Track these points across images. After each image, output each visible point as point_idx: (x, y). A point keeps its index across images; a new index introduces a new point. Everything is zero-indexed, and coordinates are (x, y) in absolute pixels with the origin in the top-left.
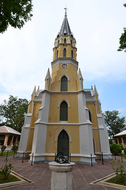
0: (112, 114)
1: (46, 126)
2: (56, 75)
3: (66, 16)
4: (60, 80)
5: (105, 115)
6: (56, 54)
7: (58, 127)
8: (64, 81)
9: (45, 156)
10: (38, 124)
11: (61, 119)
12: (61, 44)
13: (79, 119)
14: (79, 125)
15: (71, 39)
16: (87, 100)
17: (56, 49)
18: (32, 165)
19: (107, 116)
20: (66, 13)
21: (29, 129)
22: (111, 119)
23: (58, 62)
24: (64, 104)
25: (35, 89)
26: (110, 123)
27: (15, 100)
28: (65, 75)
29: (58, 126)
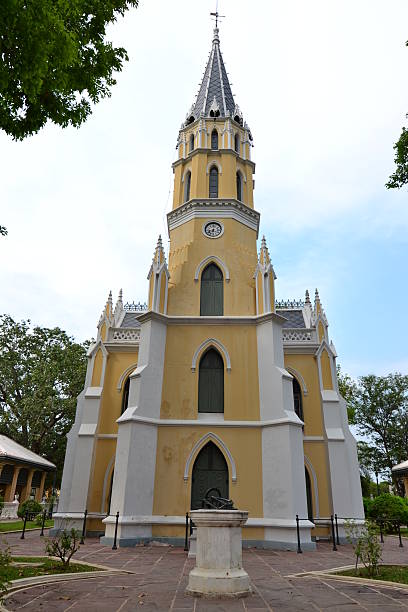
0: (386, 388)
1: (155, 431)
2: (183, 258)
3: (217, 41)
4: (198, 275)
5: (360, 392)
6: (182, 183)
7: (194, 434)
8: (212, 278)
9: (153, 525)
10: (130, 425)
11: (203, 408)
12: (200, 151)
13: (261, 407)
14: (262, 427)
15: (235, 132)
16: (291, 342)
17: (184, 165)
18: (115, 548)
19: (367, 394)
20: (217, 31)
21: (92, 440)
22: (381, 405)
23: (192, 215)
24: (212, 360)
25: (110, 303)
26: (378, 422)
27: (18, 331)
28: (215, 261)
29: (193, 431)
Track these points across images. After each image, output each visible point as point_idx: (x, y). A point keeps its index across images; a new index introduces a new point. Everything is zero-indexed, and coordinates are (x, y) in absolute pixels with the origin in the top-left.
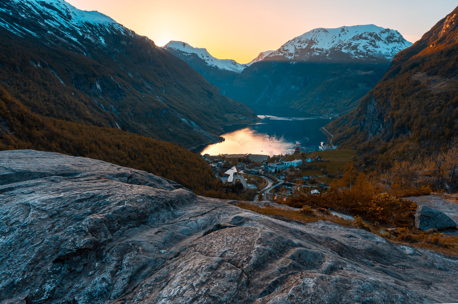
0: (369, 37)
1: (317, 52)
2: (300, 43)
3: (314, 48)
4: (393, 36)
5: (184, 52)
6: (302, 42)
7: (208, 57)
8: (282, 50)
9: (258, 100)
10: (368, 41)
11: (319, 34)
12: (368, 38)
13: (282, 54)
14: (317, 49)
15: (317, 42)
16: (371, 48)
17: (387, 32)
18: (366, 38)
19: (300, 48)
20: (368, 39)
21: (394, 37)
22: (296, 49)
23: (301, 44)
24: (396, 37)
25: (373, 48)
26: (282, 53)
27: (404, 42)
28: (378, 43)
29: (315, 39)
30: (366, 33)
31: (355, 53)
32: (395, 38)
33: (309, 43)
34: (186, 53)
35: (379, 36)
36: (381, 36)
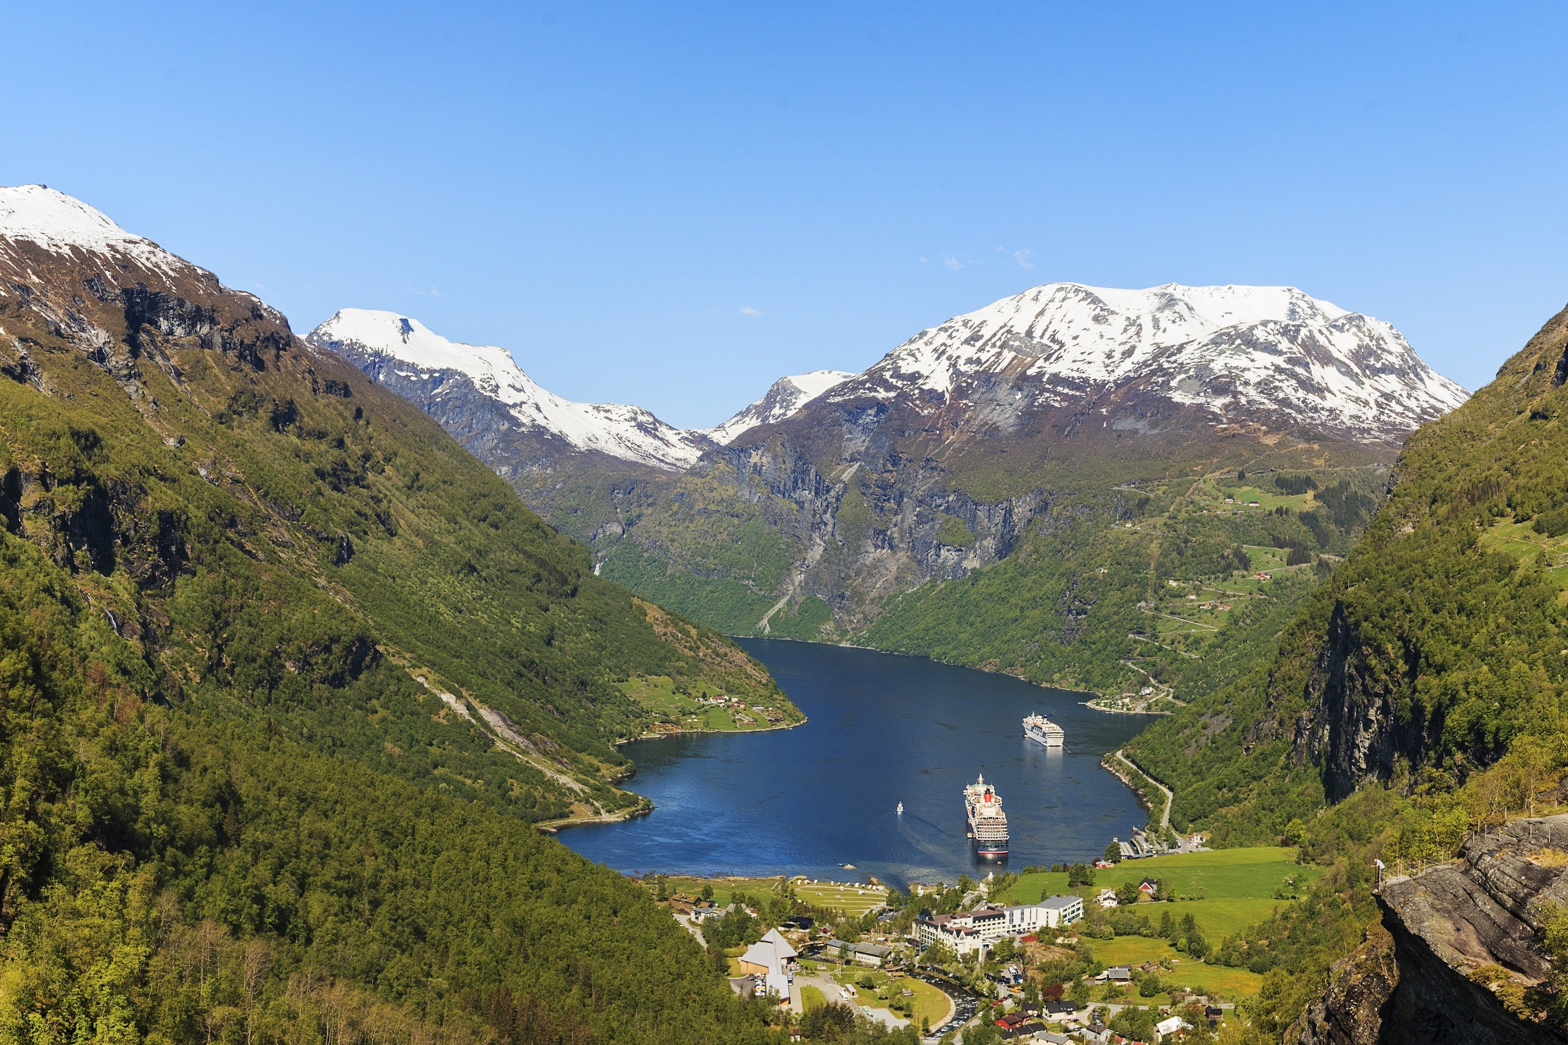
0: (1284, 345)
1: (1057, 394)
2: (978, 344)
3: (1041, 375)
4: (1378, 346)
5: (401, 365)
6: (985, 344)
7: (519, 390)
8: (887, 375)
9: (771, 613)
10: (1280, 361)
11: (1061, 312)
12: (1280, 347)
13: (892, 394)
14: (1056, 379)
15: (1056, 347)
16: (1288, 389)
17: (1354, 330)
18: (1271, 349)
19: (975, 368)
20: (1281, 353)
21: (1383, 350)
22: (957, 373)
23: (981, 350)
24: (1390, 353)
25: (1301, 394)
26: (889, 387)
27: (1423, 374)
28: (1319, 373)
29: (1048, 334)
30: (1271, 326)
31: (1226, 407)
32: (1385, 356)
33: (1017, 350)
34: (413, 367)
35: (1322, 340)
36: (1330, 342)
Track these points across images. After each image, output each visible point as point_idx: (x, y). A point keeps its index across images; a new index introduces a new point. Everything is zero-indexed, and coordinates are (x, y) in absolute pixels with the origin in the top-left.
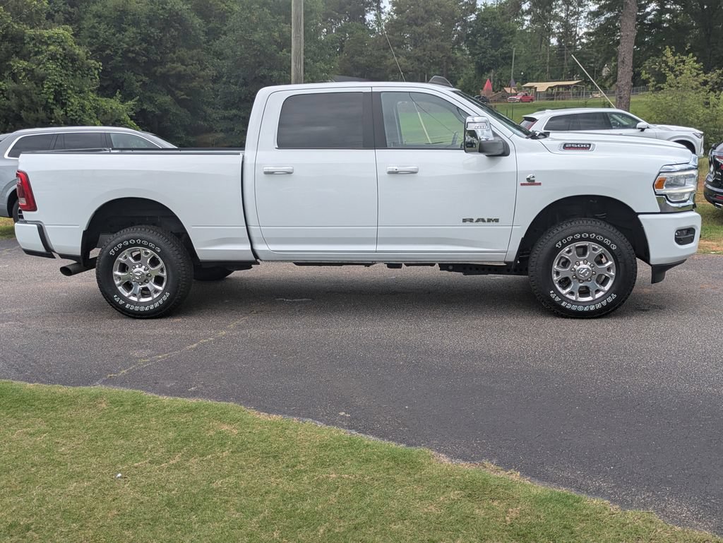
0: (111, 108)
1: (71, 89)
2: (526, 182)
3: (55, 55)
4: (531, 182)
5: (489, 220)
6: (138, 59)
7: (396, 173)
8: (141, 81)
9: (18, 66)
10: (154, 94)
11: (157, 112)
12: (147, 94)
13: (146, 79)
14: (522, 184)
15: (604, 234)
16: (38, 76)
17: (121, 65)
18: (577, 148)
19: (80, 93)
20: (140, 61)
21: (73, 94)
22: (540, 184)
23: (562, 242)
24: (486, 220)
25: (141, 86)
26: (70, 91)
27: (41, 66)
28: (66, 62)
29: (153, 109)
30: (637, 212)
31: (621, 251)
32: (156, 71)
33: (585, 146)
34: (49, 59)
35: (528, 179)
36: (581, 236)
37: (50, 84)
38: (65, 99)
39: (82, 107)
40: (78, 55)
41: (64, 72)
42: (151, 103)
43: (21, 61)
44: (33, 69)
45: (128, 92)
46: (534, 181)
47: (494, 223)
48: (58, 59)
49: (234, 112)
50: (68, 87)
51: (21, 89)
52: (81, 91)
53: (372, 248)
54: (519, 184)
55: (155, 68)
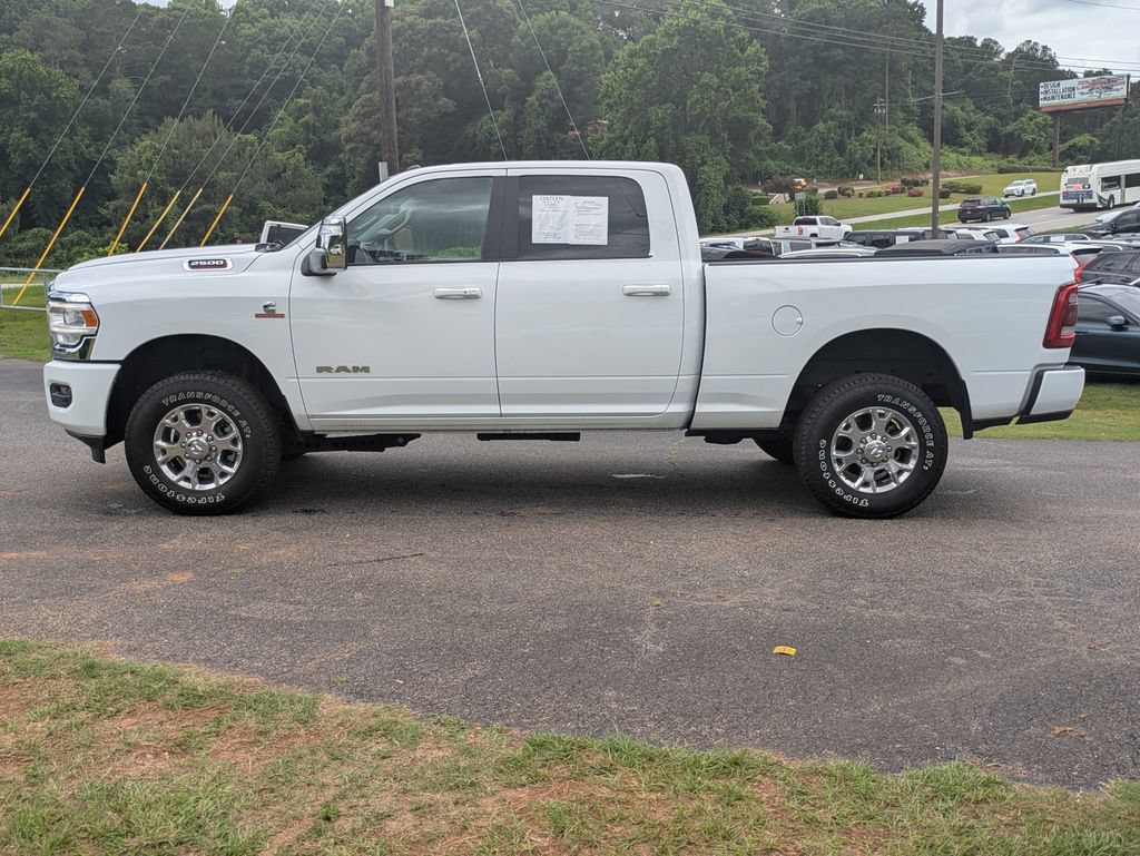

-- EXERCISE DETAILS --
Take the material above from its first line through the line that has "28: (65, 75)" and copy it exactly, without any pictures.

-- SOLUTION TO THIS PROBLEM --
Track these points across images. After each image, output each visible point as point_idx: (x, y). A point keeps its index across images; a new index introduces a new point. Everything is zero-indexed, and coordinates are (x, y) in absolute pixels with the origin in the top-left.
0: (112, 114)
1: (46, 126)
2: (56, 75)
3: (66, 16)
4: (60, 80)
5: (105, 115)
6: (56, 54)
7: (58, 127)
8: (64, 81)
9: (45, 156)
10: (38, 124)
11: (61, 119)
12: (61, 44)
13: (79, 119)
14: (79, 125)
15: (71, 39)
16: (87, 100)
17: (56, 49)
18: (32, 165)
19: (107, 116)
20: (66, 13)
21: (29, 129)
22: (111, 119)
23: (58, 62)
24: (64, 104)
25: (35, 89)
26: (110, 123)
27: (15, 100)
28: (65, 75)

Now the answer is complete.